A $500-million class-action lawsuit alleging negligence and discrimination at the only forensic psychiatry centre in New Brunswick has been given the green light.
The lawsuit against the New Brunswick government and Vitalité Health Network was filed in 2019 on behalf of all patients who have resided or been treated at the Restigouche Hospital Centre in Campbellton since 1954.
The claim alleges the province and health authority were negligent and breached the Canadian Charter of Rights and Freedoms by discriminating against people with mental disabilities.
In a decision released Friday, Chief Justice of Court of Queen's Bench Tracey DeWare said she found enough reason in the 25,000 to 30,000 pages of documents to certify the case.
She said a class-action is an appropriate avenue for a vulnerable group of people — those mental with illnesses in the justice system — to possibly get justice.
"There is no question that the vast majority of these potential class members would never have the financial means or the necessary professional assistance to prosecute this claim in the absence of a class proceeding," she wrote.
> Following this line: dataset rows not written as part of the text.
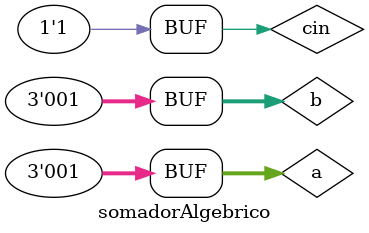
<source format=v>

`include "publico.v"

module somadorAlgebrico();
	reg [2:0]a;
	reg [2:0]b;
	wire [2:0]x;
	wire [2:0]y;
	wire [2:0]s;
	wire [2:0]cout;
	reg cin;
	reg chave;
	
	complementoDois CD1(x, b);
	switch SW1(y, b, x, cin);
	
	fullAdder FA1(s[0], cout[0], a[0], y[0], 0);
	fullAdder FA2(s[1], cout[1], a[1], y[1], cout[0]);
	fullAdder FA3(s[2], cout[2], a[2], y[2], cout[1]);
	
	
	initial begin
			a=3'b000; b=3'b000; cin=0;
		$display("Exemplo0026 - Djonatas Tulio Rodrigues Costa - 440954");
		$display("Somador algebrico 3 bits\n");
		$display("carry out = 0");
		$display("  a    +    b   =   s    carry\n");
		$monitor("%b(%d) + %b(%d) = %b(%d) --- %b", a, a, b, b, s, s, cout[2]);
			#1 a=3'b001; b=3'b011;
			#1 a=3'b010; b=3'b110;
			#1 a=3'b011; b=3'b100;
			#1 a=3'b100; b=3'b010;
			#1 a=3'b101; b=3'b001;
			#1 a=3'b110; b=3'b001;
			#1 a=3'b111; b=3'b000;
			#1 a=3'b011; b=3'b011;
			#1 a=3'b100; b=3'b010;
			#1 a=3'b001; b=3'b001;
			#1 a=3'b110; b=3'b100;
			#1 a=3'b001; b=3'b001;
			#1 a=3'b010; b=3'b010;
			#1 a=3'b001; b=3'b001;
			a=3'b000; b=3'b000; cin=1;
		#1 $monitor("%b(%d) - %b(%d) = %b(%d) --- %b", a, a, b, b, s, s, cout[2]);
		$display("\ncarry out = 1");
		$display("  a    -    b   =   s    borrow\n");
			#1 a=3'b001; b=3'b011;
			#1 a=3'b010; b=3'b110;
			#1 a=3'b011; b=3'b100;
			#1 a=3'b100; b=3'b010;
			#1 a=3'b101; b=3'b001;
			#1 a=3'b110; b=3'b001;
			#1 a=3'b111; b=3'b000;
			#1 a=3'b011; b=3'b011;
			#1 a=3'b100; b=3'b010;
			#1 a=3'b001; b=3'b001;
			#1 a=3'b110; b=3'b100;
			#1 a=3'b001; b=3'b001;
			#1 a=3'b010; b=3'b010;
			#1 a=3'b001; b=3'b001;
			
	end

endmodule // somadorAlgebrico
</source>
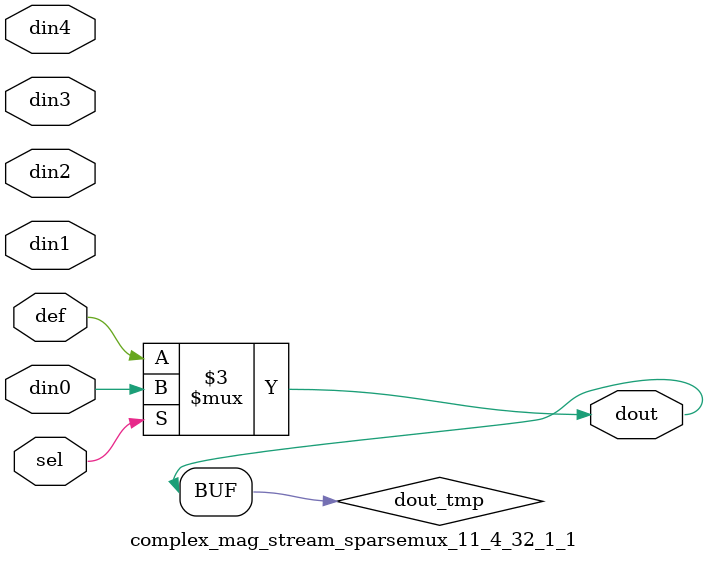
<source format=v>
`timescale 1ns / 1ps

module complex_mag_stream_sparsemux_11_4_32_1_1 (din0,din1,din2,din3,din4,def,sel,dout);

parameter din0_WIDTH = 1;

parameter din1_WIDTH = 1;

parameter din2_WIDTH = 1;

parameter din3_WIDTH = 1;

parameter din4_WIDTH = 1;

parameter def_WIDTH = 1;
parameter sel_WIDTH = 1;
parameter dout_WIDTH = 1;

parameter [sel_WIDTH-1:0] CASE0 = 1;

parameter [sel_WIDTH-1:0] CASE1 = 1;

parameter [sel_WIDTH-1:0] CASE2 = 1;

parameter [sel_WIDTH-1:0] CASE3 = 1;

parameter [sel_WIDTH-1:0] CASE4 = 1;

parameter ID = 1;
parameter NUM_STAGE = 1;



input [din0_WIDTH-1:0] din0;

input [din1_WIDTH-1:0] din1;

input [din2_WIDTH-1:0] din2;

input [din3_WIDTH-1:0] din3;

input [din4_WIDTH-1:0] din4;

input [def_WIDTH-1:0] def;
input [sel_WIDTH-1:0] sel;

output [dout_WIDTH-1:0] dout;



reg [dout_WIDTH-1:0] dout_tmp;


always @ (*) begin
(* parallel_case *) case (sel)
    
    CASE0 : dout_tmp = din0;
    
    CASE1 : dout_tmp = din1;
    
    CASE2 : dout_tmp = din2;
    
    CASE3 : dout_tmp = din3;
    
    CASE4 : dout_tmp = din4;
    
    default : dout_tmp = def;
endcase
end


assign dout = dout_tmp;



endmodule

</source>
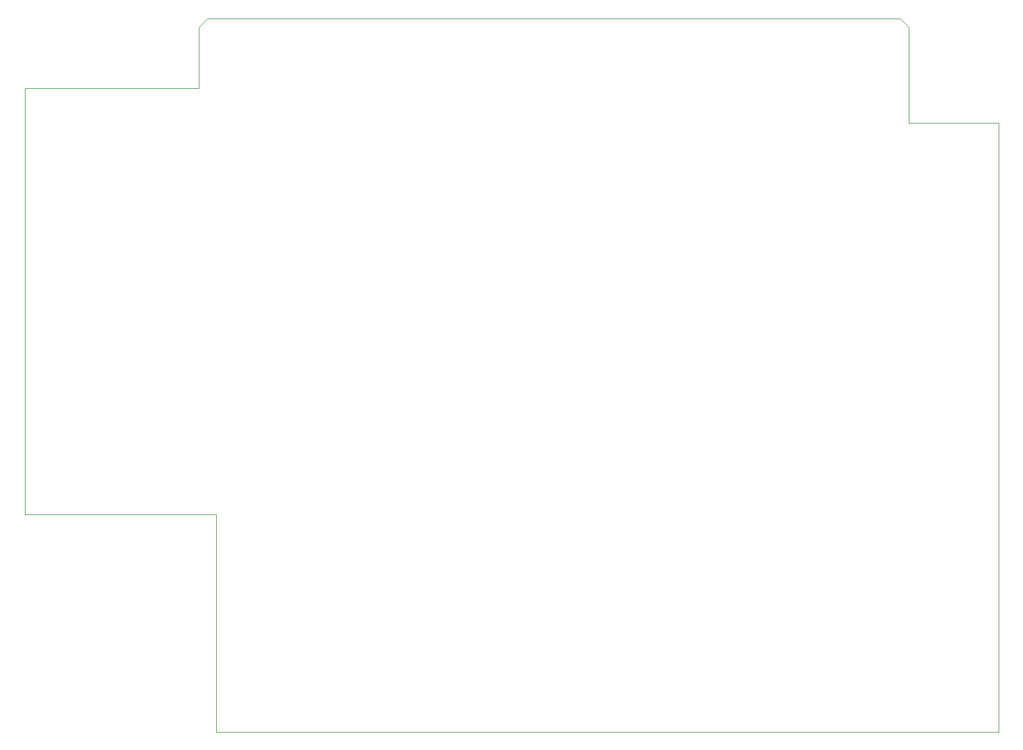
<source format=gm1>
%TF.GenerationSoftware,KiCad,Pcbnew,(6.0.7)*%
%TF.CreationDate,2022-10-12T10:44:45-05:00*%
%TF.ProjectId,CompaqPortableIIImemexp,436f6d70-6171-4506-9f72-7461626c6549,rev?*%
%TF.SameCoordinates,Original*%
%TF.FileFunction,Profile,NP*%
%FSLAX46Y46*%
G04 Gerber Fmt 4.6, Leading zero omitted, Abs format (unit mm)*
G04 Created by KiCad (PCBNEW (6.0.7)) date 2022-10-12 10:44:45*
%MOMM*%
%LPD*%
G01*
G04 APERTURE LIST*
%TA.AperFunction,Profile*%
%ADD10C,0.100000*%
%TD*%
G04 APERTURE END LIST*
D10*
X66040000Y-54610000D02*
X91440000Y-54610000D01*
X208280000Y-59690000D02*
X208280000Y-148590000D01*
X93980000Y-116840000D02*
X66040000Y-116840000D01*
X195224400Y-59690000D02*
X208280000Y-59690000D01*
X208280000Y-148590000D02*
X93980000Y-148590000D01*
X66040000Y-116840000D02*
X66040000Y-54610000D01*
X93980000Y-148590000D02*
X93980000Y-116840000D01*
X195224400Y-59690000D02*
X195224400Y-54610000D01*
%TO.C,J114*%
X195224400Y-45720000D02*
X195224400Y-54610000D01*
X193954400Y-44450000D02*
X195224400Y-45720000D01*
X91440000Y-45720000D02*
X92710000Y-44450000D01*
X92710000Y-44450000D02*
X193954400Y-44450000D01*
X91440000Y-45720000D02*
X91440000Y-54610000D01*
%TD*%
M02*

</source>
In 2019, provincial Ombud Chares Murray found there was "significant mistreatment" of patients. Murray believes the gaps at the hospital "may have resulted in the premature death of a patient" in 2018.
DeWare said some of the issues with the facility in the 1950s and '60s were "almost exactly the same" as concerns raised by provincial Murray in 2019, showing that a class-action lawsuit is the only avenue for change.
"Despite the fact that millions of dollars have been spent, countless experts have been sent to evaluate the RHC and provide recommendations, and pages of policies and procedures have been put in place — the same problems continue to plague the RHC," DeWare wrote in her decision.
"Perhaps a class proceedings will succeed where other measures have, to date, allegedly failed."
The province's lawyers previously argued the lawsuit shouldn't be certified because there aren't enough common issues with those who have lived at the facility.
DeWare said that without a class-action lawsuit, some people's issues would never come to light.
Certification is the last major hurdle a class-action suit must clear to go ahead.
The hospital centre has 140 beds and provides treatment for people who are admitted voluntarily or by court order. The court heard that between 2018 and 2019, 97 per cent of people discharged were there by court order.
It's not clear how many patients and former patients could be included in the class.
Filed by parents
The two named plaintiffs are Darrell Tidd and Reid Smith, litigants on behalf of their sons Devan Tidd and Aaron Smith, respectively, who are or were patients at the hospital.
Tidd alleges his son, who has autism has been often over-medicated and has complained of assault at the hands of other residents.
Smith alleges his son, who has autism and obsessive compulsive disorder, was also over-medicated at the centre.
In an interview, Tidd said he's pleased with the decision.
"We're not doing this for just our two boys," he said. "We're doing it for the ones that have no voice out there."
The lawsuit includes affidavits from six other former residents, some of whom allege having to soil their beds after being restrained for hours and being punished for refusing to take medication.
The next hearing is scheduled for Nov. 3.